What is being asked
Copy out every one of these rows word for word.

Layout coordinate data
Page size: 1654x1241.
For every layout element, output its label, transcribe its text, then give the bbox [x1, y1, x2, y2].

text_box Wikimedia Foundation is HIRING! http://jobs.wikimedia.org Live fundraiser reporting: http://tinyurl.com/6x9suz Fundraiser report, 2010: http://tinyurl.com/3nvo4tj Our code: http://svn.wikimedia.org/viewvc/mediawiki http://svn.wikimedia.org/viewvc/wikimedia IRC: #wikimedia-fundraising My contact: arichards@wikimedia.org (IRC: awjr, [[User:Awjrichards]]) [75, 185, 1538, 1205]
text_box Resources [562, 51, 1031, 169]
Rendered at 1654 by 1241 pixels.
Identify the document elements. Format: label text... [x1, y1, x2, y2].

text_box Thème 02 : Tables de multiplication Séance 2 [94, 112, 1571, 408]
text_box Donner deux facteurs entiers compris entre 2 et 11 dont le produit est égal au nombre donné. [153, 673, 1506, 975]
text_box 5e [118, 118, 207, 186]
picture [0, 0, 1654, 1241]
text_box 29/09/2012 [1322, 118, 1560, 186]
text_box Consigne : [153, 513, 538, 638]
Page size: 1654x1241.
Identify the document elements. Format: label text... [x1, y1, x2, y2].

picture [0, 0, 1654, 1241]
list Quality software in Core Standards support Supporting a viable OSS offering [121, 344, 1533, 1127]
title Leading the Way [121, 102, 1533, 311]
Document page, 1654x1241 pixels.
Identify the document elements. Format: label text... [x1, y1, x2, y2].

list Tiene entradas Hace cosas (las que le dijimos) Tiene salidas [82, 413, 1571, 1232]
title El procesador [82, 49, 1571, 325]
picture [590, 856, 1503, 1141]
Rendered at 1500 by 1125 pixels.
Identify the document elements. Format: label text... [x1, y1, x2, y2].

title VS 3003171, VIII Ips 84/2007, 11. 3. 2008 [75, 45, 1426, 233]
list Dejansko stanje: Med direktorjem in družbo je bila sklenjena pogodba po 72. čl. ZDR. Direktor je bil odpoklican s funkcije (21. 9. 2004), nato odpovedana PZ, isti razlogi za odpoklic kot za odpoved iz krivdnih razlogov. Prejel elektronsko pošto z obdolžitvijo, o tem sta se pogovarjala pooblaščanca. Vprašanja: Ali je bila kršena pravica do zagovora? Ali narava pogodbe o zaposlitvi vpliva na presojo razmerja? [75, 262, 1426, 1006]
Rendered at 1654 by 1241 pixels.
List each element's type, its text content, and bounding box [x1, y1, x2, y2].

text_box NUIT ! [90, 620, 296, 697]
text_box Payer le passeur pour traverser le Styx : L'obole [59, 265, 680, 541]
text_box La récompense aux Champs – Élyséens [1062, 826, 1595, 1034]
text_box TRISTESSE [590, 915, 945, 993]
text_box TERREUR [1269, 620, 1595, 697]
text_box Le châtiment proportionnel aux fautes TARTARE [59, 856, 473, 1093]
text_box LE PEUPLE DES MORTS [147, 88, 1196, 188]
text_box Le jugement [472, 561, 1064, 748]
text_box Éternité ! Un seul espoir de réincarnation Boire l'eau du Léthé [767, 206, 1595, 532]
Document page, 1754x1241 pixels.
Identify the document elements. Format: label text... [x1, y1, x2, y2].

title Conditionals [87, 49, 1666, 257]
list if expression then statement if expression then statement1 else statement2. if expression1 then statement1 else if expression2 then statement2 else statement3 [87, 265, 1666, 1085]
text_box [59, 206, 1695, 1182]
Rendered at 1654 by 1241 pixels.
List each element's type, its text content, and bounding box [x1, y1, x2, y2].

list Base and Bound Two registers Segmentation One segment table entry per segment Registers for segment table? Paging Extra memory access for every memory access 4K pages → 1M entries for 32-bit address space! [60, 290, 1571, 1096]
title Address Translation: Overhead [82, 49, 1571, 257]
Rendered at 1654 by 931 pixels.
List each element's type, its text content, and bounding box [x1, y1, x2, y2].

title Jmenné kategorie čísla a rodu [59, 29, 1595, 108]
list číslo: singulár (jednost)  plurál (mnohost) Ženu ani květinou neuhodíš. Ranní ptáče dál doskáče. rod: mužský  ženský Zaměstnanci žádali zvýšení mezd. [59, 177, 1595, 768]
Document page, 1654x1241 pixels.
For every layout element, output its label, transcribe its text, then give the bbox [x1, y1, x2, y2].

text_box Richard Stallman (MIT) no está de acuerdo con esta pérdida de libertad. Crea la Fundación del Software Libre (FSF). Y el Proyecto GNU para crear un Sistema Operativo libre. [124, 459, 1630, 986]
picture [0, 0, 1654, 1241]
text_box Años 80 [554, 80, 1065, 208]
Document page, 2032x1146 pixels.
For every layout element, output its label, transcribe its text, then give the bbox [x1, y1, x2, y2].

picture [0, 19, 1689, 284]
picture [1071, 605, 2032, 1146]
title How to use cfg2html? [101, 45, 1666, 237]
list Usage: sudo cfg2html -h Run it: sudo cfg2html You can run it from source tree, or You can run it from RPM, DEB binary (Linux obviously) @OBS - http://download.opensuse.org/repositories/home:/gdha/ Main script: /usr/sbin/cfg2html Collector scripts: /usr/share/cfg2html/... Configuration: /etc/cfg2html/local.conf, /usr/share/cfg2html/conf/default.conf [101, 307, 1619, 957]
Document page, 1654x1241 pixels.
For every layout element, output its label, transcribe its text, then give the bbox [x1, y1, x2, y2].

Answer to this task
Page size: 1654x1241.
For every layout element, output its label, transcribe its text, then give the bbox [x1, y1, x2, y2].

text_box Wikimedia Foundation is HIRING! http://jobs.wikimedia.org Live fundraiser reporting: http://tinyurl.com/6x9suz Fundraiser report, 2010: http://tinyurl.com/3nvo4tj Our code: http://svn.wikimedia.org/viewvc/mediawiki http://svn.wikimedia.org/viewvc/wikimedia IRC: #wikimedia-fundraising My contact: arichards@wikimedia.org (IRC: awjr, [[User:Awjrichards]]) [75, 185, 1538, 1205]
text_box Resources [562, 51, 1031, 169]
Rendered at 1654 by 1241 pixels.
Identify the document elements. Format: label text... [x1, y1, x2, y2].

text_box Thème 02 : Tables de multiplication Séance 2 [94, 112, 1571, 408]
text_box Donner deux facteurs entiers compris entre 2 et 11 dont le produit est égal au nombre donné. [153, 673, 1506, 975]
text_box 5e [118, 118, 207, 186]
picture [0, 0, 1654, 1241]
text_box 29/09/2012 [1322, 118, 1560, 186]
text_box Consigne : [153, 513, 538, 638]
Page size: 1654x1241.
Identify the document elements. Format: label text... [x1, y1, x2, y2].

picture [0, 0, 1654, 1241]
list Quality software in Core Standards support Supporting a viable OSS offering [121, 344, 1533, 1127]
title Leading the Way [121, 102, 1533, 311]
Document page, 1654x1241 pixels.
Identify the document elements. Format: label text... [x1, y1, x2, y2].

list Tiene entradas Hace cosas (las que le dijimos) Tiene salidas [82, 413, 1571, 1232]
title El procesador [82, 49, 1571, 325]
picture [590, 856, 1503, 1141]
Rendered at 1500 by 1125 pixels.
Identify the document elements. Format: label text... [x1, y1, x2, y2].

title VS 3003171, VIII Ips 84/2007, 11. 3. 2008 [75, 45, 1426, 233]
list Dejansko stanje: Med direktorjem in družbo je bila sklenjena pogodba po 72. čl. ZDR. Direktor je bil odpoklican s funkcije (21. 9. 2004), nato odpovedana PZ, isti razlogi za odpoklic kot za odpoved iz krivdnih razlogov. Prejel elektronsko pošto z obdolžitvijo, o tem sta se pogovarjala pooblaščanca. Vprašanja: Ali je bila kršena pravica do zagovora? Ali narava pogodbe o zaposlitvi vpliva na presojo razmerja? [75, 262, 1426, 1006]
Rendered at 1654 by 1241 pixels.
List each element's type, its text content, and bounding box [x1, y1, x2, y2].

text_box NUIT ! [90, 620, 296, 697]
text_box Payer le passeur pour traverser le Styx : L'obole [59, 265, 680, 541]
text_box La récompense aux Champs – Élyséens [1062, 826, 1595, 1034]
text_box TRISTESSE [590, 915, 945, 993]
text_box TERREUR [1269, 620, 1595, 697]
text_box Le châtiment proportionnel aux fautes TARTARE [59, 856, 473, 1093]
text_box LE PEUPLE DES MORTS [147, 88, 1196, 188]
text_box Le jugement [472, 561, 1064, 748]
text_box Éternité ! Un seul espoir de réincarnation Boire l'eau du Léthé [767, 206, 1595, 532]
Document page, 1754x1241 pixels.
Identify the document elements. Format: label text... [x1, y1, x2, y2].

title Conditionals [87, 49, 1666, 257]
list if expression then statement if expression then statement1 else statement2. if expression1 then statement1 else if expression2 then statement2 else statement3 [87, 265, 1666, 1085]
text_box [59, 206, 1695, 1182]
Rendered at 1654 by 1241 pixels.
List each element's type, its text content, and bounding box [x1, y1, x2, y2].

list Base and Bound Two registers Segmentation One segment table entry per segment Registers for segment table? Paging Extra memory access for every memory access 4K pages → 1M entries for 32-bit address space! [60, 290, 1571, 1096]
title Address Translation: Overhead [82, 49, 1571, 257]
Rendered at 1654 by 931 pixels.
List each element's type, its text content, and bounding box [x1, y1, x2, y2].

title Jmenné kategorie čísla a rodu [59, 29, 1595, 108]
list číslo: singulár (jednost)  plurál (mnohost) Ženu ani květinou neuhodíš. Ranní ptáče dál doskáče. rod: mužský  ženský Zaměstnanci žádali zvýšení mezd. [59, 177, 1595, 768]
Document page, 1654x1241 pixels.
For every layout element, output its label, transcribe its text, then give the bbox [x1, y1, x2, y2].

text_box Richard Stallman (MIT) no está de acuerdo con esta pérdida de libertad. Crea la Fundación del Software Libre (FSF). Y el Proyecto GNU para crear un Sistema Operativo libre. [124, 459, 1630, 986]
picture [0, 0, 1654, 1241]
text_box Años 80 [554, 80, 1065, 208]
Document page, 2032x1146 pixels.
For every layout element, output its label, transcribe its text, then give the bbox [x1, y1, x2, y2].

picture [0, 19, 1689, 284]
picture [1071, 605, 2032, 1146]
title How to use cfg2html? [101, 45, 1666, 237]
list Usage: sudo cfg2html -h Run it: sudo cfg2html You can run it from source tree, or You can run it from RPM, DEB binary (Linux obviously) @OBS - http://download.opensuse.org/repositories/home:/gdha/ Main script: /usr/sbin/cfg2html Collector scripts: /usr/share/cfg2html/... Configuration: /etc/cfg2html/local.conf, /usr/share/cfg2html/conf/default.conf [101, 307, 1619, 957]
Document page, 1654x1241 pixels.
For every layout element, output its label, transcribe its text, then give the bbox [x1, y1, x2, y2].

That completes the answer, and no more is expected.